▼

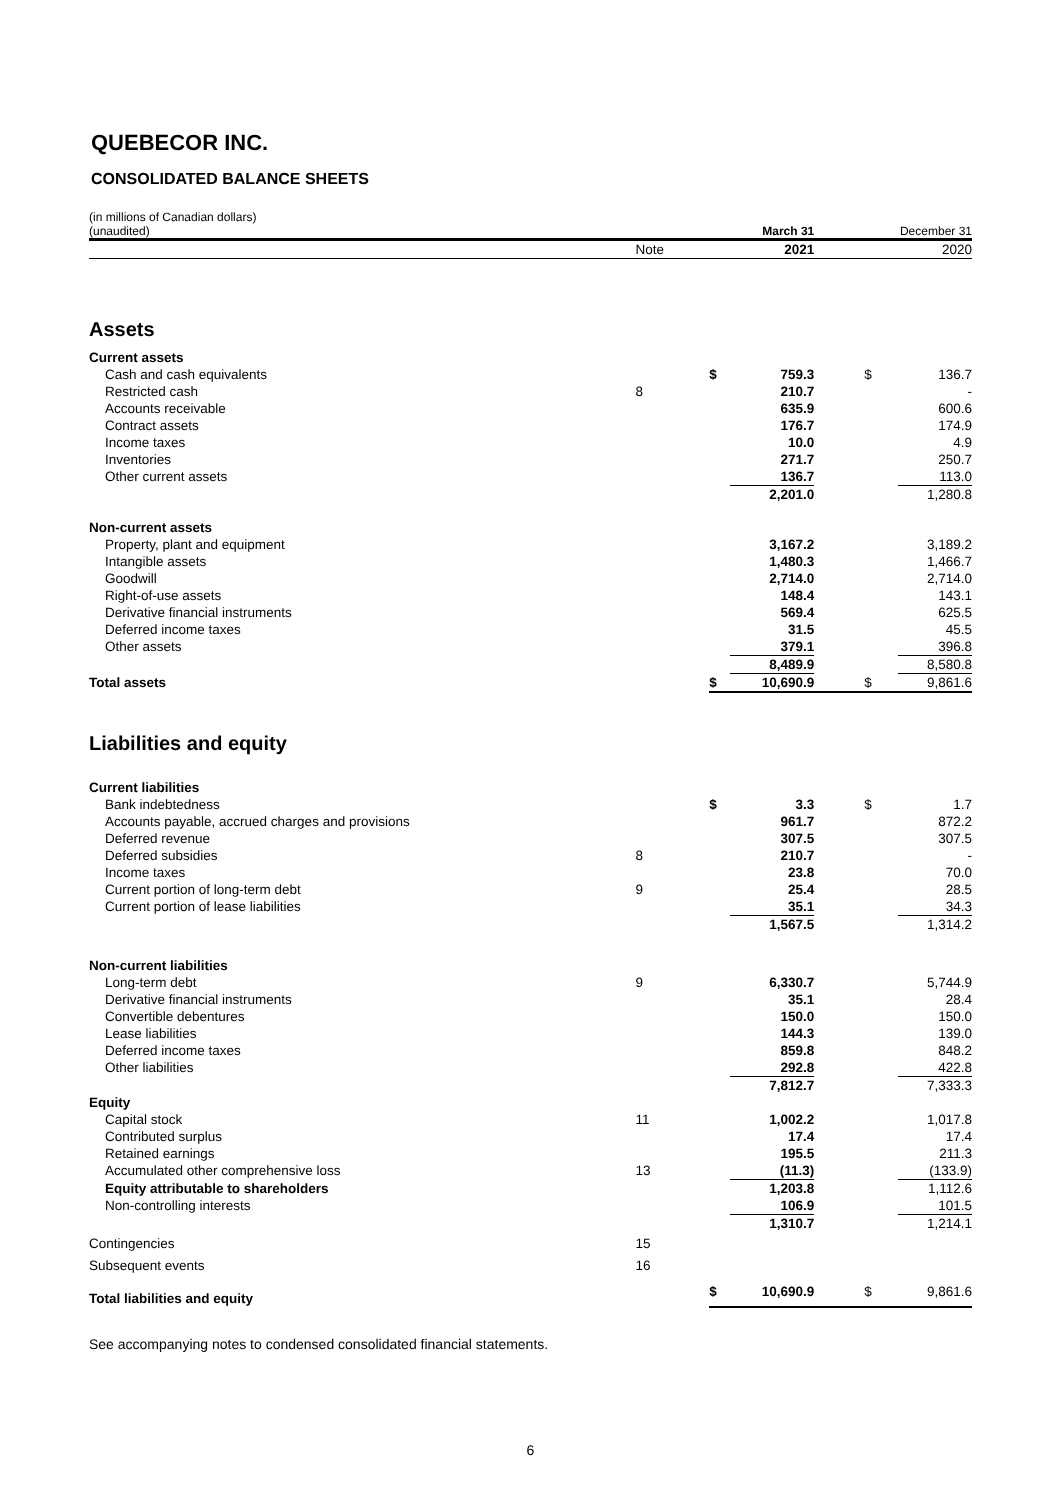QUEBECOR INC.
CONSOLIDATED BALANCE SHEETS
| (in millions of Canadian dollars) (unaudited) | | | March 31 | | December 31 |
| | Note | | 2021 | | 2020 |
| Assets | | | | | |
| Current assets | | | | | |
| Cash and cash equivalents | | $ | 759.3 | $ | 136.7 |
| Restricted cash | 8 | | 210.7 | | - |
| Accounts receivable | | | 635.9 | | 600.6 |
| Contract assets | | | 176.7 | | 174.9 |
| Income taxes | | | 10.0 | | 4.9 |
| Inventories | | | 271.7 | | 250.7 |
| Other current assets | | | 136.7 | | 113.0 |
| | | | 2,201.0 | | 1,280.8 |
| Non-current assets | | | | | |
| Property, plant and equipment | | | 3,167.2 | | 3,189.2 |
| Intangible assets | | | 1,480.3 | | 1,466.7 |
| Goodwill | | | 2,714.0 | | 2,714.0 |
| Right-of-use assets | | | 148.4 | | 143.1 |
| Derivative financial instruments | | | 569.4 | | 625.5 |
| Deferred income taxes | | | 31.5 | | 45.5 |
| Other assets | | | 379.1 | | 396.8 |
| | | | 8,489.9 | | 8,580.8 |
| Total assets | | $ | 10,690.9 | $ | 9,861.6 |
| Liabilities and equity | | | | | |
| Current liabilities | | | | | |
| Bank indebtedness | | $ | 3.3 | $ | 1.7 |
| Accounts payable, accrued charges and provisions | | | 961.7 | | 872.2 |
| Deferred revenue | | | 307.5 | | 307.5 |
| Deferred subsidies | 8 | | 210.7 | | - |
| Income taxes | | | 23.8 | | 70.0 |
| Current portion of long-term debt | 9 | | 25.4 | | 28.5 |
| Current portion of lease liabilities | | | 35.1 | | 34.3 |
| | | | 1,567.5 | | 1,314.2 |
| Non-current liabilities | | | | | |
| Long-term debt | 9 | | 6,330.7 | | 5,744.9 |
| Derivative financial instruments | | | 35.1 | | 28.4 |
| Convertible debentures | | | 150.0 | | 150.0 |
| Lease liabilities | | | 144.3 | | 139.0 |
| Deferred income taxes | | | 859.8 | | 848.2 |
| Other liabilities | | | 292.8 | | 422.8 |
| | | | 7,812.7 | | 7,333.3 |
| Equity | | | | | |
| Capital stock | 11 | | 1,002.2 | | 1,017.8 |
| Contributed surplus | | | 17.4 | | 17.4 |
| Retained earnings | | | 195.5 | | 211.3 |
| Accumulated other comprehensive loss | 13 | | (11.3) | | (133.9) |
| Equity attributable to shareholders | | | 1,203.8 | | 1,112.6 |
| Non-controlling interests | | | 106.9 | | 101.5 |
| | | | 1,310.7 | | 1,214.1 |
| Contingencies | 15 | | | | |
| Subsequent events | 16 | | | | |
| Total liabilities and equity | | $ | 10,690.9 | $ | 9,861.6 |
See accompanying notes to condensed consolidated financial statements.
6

▲
▼

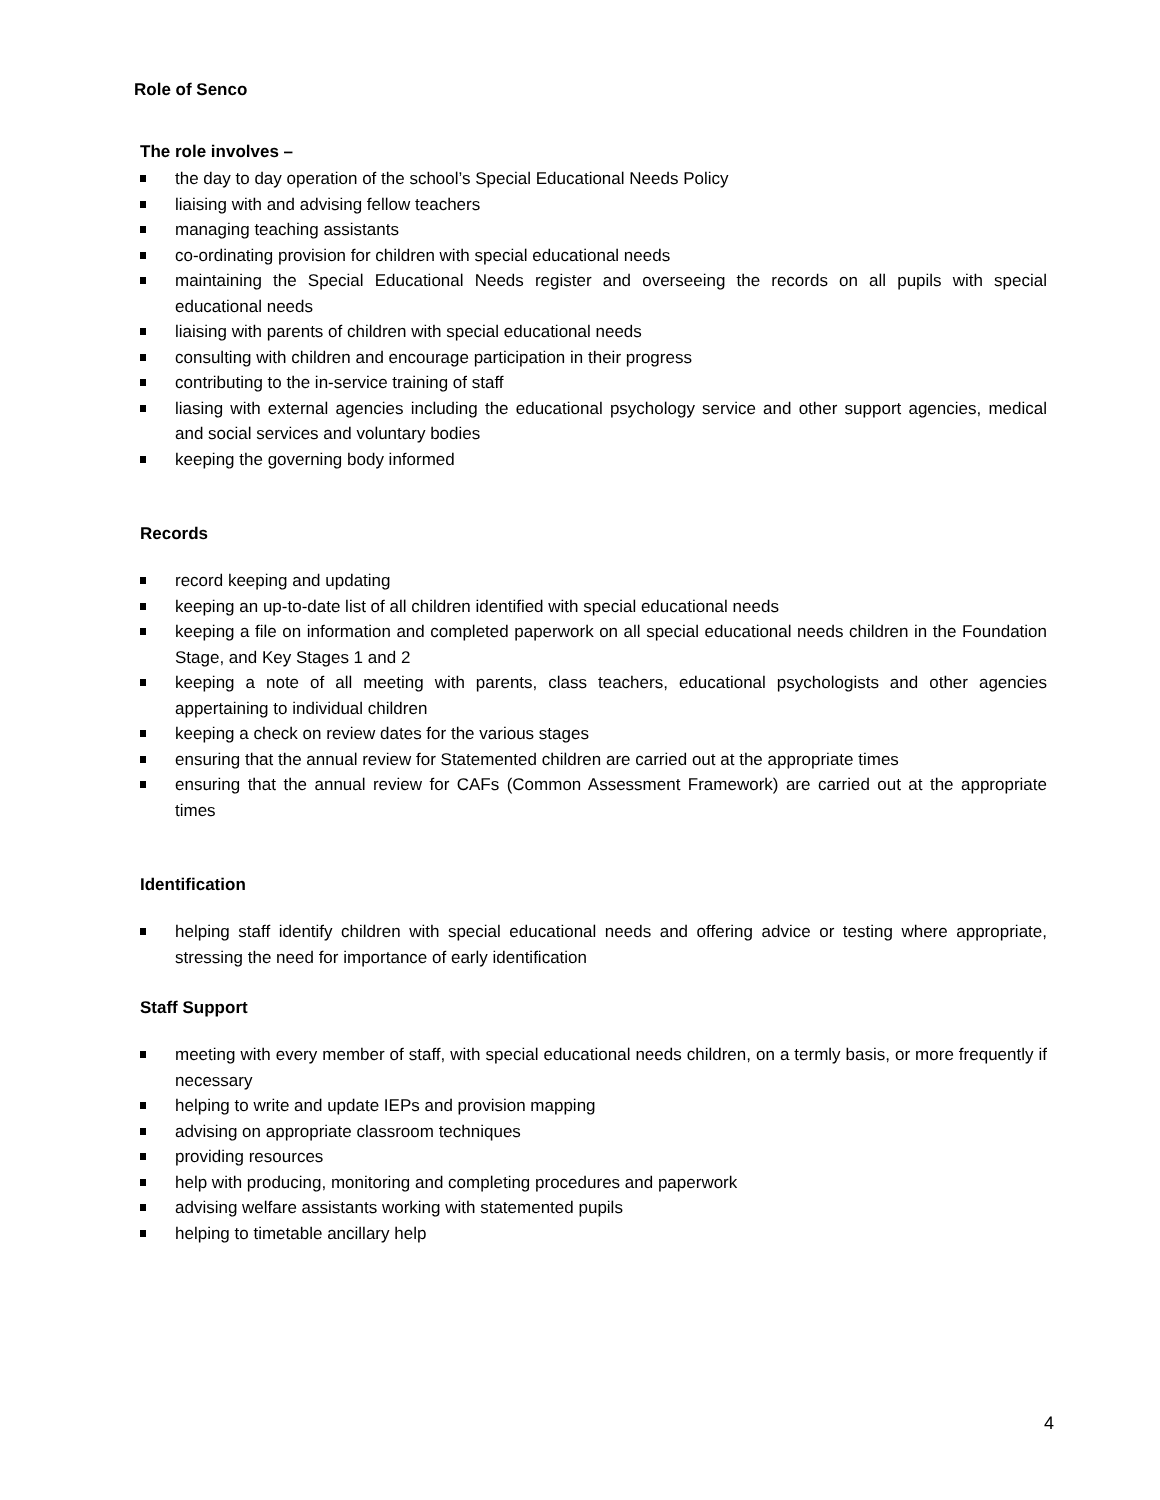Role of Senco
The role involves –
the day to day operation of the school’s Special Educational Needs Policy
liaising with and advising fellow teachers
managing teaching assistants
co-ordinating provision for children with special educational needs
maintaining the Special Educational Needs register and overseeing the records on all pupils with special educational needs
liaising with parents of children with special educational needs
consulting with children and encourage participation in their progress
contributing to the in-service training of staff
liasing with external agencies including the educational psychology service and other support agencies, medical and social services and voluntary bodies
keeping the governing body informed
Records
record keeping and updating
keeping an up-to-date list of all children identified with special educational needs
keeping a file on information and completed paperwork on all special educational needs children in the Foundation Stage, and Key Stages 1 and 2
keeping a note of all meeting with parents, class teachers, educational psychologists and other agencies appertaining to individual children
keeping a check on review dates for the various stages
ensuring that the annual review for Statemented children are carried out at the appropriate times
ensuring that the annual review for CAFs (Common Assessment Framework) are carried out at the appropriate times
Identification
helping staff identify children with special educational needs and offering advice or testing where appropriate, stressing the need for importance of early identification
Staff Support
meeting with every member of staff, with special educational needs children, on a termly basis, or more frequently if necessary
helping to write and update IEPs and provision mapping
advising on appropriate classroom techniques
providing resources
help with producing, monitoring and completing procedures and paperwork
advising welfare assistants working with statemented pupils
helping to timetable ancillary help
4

▲

[Problem requirements]:
Although pictures appear among the records above, write out exactly only the lines from the one that has "QUEBECOR INC." through the one that has "271.7 | | 250.7 |", and leave the pictures out.

[Your response]:
QUEBECOR INC.
CONSOLIDATED BALANCE SHEETS
| (in millions of Canadian dollars) (unaudited) | | | March 31 | | December 31 |
| | Note | | 2021 | | 2020 |
| Assets | | | | | |
| Current assets | | | | | |
| Cash and cash equivalents | | $ | 759.3 | $ | 136.7 |
| Restricted cash | 8 | | 210.7 | | - |
| Accounts receivable | | | 635.9 | | 600.6 |
| Contract assets | | | 176.7 | | 174.9 |
| Income taxes | | | 10.0 | | 4.9 |
| Inventories | | | 271.7 | | 250.7 |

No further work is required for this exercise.